Il Natale di quando ero piccola(Terza parte).
Le “ Ragazze” dell’Associazione “ Donne 99” di Tito continuano a raccontarsi per costruire ponti fra le generazioni, perché noi tutti siamo quello che raccontiamo.
A Voi lettori i ricordi di Vittoria Dellacasa e Carmela Laurino
Vittoria Dellacasa :Come ricordo il Natale della mia infanzia
Tra l’8 e il 13 dicembre si allestiva in casa il presepe, da noi chiamato “presepio”. Il giorno precedente, noi tre bambine con la mamma andavamo a cercare il muschio, che adagiavamo a zolle in un plateau di legno. Il presepe si costruiva mettendo le montagne “vere”, fatte con concrezioni di tufo che prendevamo dalla decorazione dell’aiuola esterna, con la segatura si tracciavano le strade e infine si posizionavano i personaggi. Tra questi, spiccava un pastorello del Monferrato piemontese di nome Gelindo, la cui storia era leggendaria, secondo il racconto di mia nonna: Gelindo, di mestiere faceva il pastore, ed era piemontese; è presente in tutti i presepi d’Italia, ma in pochi conoscono la sua storia. Si dice fosse di origine monferrina e che, come Giuseppe e Maria, fosse partito per il censimento voluto da Augusto e che abbia aiutato la giovane coppia nella ricerca di un posto dove passare la notte al caldo, date le condizioni della donna. Non una statuina come le altre, non un personaggio confuso tra gli altri pastori ed immerso nel muschio e tra le pecorelle, ma il protagonista di una parte della tradizione del Piemonte che insegna la generosità e la fratellanza, portatore di doni, un Babbo Natale pre-cristiano. Un uomo burbero, che partí da casa, ritornando di continuo a prendere qualcosa che aveva dimenticato o per fare qualche raccomandazione alla moglie, rimandando la partenza per quel lungo viaggio.

+ + + + +

● **Obiettivo dell'esercizio**: Con quali materiali si costruiva il presepe secondo il brano sul Natale d'infanzia? Elencali tutti.

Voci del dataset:
+ + + + +

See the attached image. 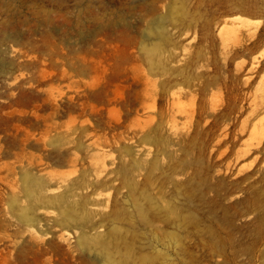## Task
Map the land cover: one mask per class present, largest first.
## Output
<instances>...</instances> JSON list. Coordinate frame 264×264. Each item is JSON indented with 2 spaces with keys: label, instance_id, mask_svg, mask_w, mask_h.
<instances>
[{
  "label": "rangeland",
  "instance_id": "obj_1",
  "mask_svg": "<svg viewBox=\"0 0 264 264\" xmlns=\"http://www.w3.org/2000/svg\"><path fill=\"white\" fill-rule=\"evenodd\" d=\"M161 16L164 39L150 35ZM263 53L264 0H0V264H101L74 250L77 230L57 238V209L37 212L42 242L18 219L26 176L72 173L46 194L65 191L90 171V143L106 171L141 165L144 215L114 188L87 207L121 214L97 231L119 227L131 258L264 264V71L252 89L231 82Z\"/></svg>",
  "mask_w": 264,
  "mask_h": 264
},
{
  "label": "bare ground",
  "instance_id": "obj_2",
  "mask_svg": "<svg viewBox=\"0 0 264 264\" xmlns=\"http://www.w3.org/2000/svg\"><path fill=\"white\" fill-rule=\"evenodd\" d=\"M164 21L165 16L159 17L156 20L157 28H155V30H151L152 33H150V35L156 34L159 39H164ZM259 40L260 39H258V42H260ZM242 69L247 72L248 77L240 81L238 80L240 77H238L239 75L237 74V76L234 78V80L232 79L231 82L236 86H239L240 88L244 86L246 90L252 89L254 85V79L257 77V75L264 71V53L260 55L259 58H250L244 66L239 67L237 70L240 71ZM133 70L135 72H138H134V77L137 81H140L143 84L145 82H149V79L144 78L142 74L139 73L140 63L138 60L135 61ZM106 71L107 69L102 67L100 60L95 62L94 73L96 87L103 80ZM170 98L172 99V105H174L175 101L180 100V97H175V94H171ZM248 103L249 109L251 108L252 110V107L255 106V103L257 102L254 103L253 100H250L249 98ZM172 119L173 117H171V120ZM86 148L93 152V154L88 157L90 159V171L88 172V174L85 171L87 175H82L81 173V177L78 178L75 175V180L73 181L72 179L68 180L69 182L72 181L71 185L68 182L69 186L65 187V191L59 192V194H55L52 196L46 193L60 189L61 184L64 183L66 181V178L72 175V173L65 174L58 171V173L56 174L47 173V175L42 177H34L30 175L26 176L25 191L29 195L30 202L28 206L19 210L20 214L18 213V219L23 223L27 231H29V229H35L36 234L40 236L35 237V239L42 242L43 240H41V237L45 236L47 233L45 229L46 227L42 225L44 227L43 230V227L40 224L42 219L38 218L37 212L42 208H55L58 210V217L53 220V226L59 229L57 238L66 240L65 234H67L69 231H78V236L76 237L75 244L73 246L75 251L78 250L80 252L86 253L87 255L98 253L100 257H98L97 255L96 258L93 257L92 261L94 263L96 261L101 264H142L143 257L141 255L131 258V251L133 249L130 247V244L124 241L125 239L121 236V229L119 227L113 226L106 233L102 234L97 231L107 223H114L121 220V214L117 213L116 211H109L106 212L107 214L103 213L102 215H100L98 220L93 221L90 216L91 213L94 214L98 212H94V210H89L91 212H88L87 209L88 206L94 207L101 205V197L103 191L108 190L109 188H114L124 199L127 197H131L133 207L136 208L139 214L141 213V215H144V208H142V205L138 202L137 198L134 197L140 184L131 181V177H129V174H132L133 171H135L136 169H141V165L139 162L133 161V164H131L132 166L130 165V168L121 167L116 171L109 172L105 169L107 165V154L105 153V151H103V149L100 147H96L92 143L87 144ZM80 161L82 162L83 158L79 157L78 153H72L71 160H69L68 163L70 166L76 167ZM151 167L152 166H150V168ZM149 171L151 172L150 169ZM118 180L119 185L115 187V182ZM145 181H143V184L145 183ZM122 189L126 190L124 194L123 192H121L123 191ZM78 190H85L86 192H82V195H80ZM169 211L171 212V210ZM49 223H52V221H50ZM117 245H121L122 249H124V252L119 254L118 261L113 259V255L110 252L111 247L116 249ZM128 255L130 256L129 258Z\"/></svg>",
  "mask_w": 264,
  "mask_h": 264
}]
</instances>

+ + + + +

● **Esercizio svolto**:
- il muschio, adagiato a zolle
- un plateau di legno, su cui si posava il muschio
- concrezioni di tufo, per fare le montagne
- la segatura, per tracciare le strade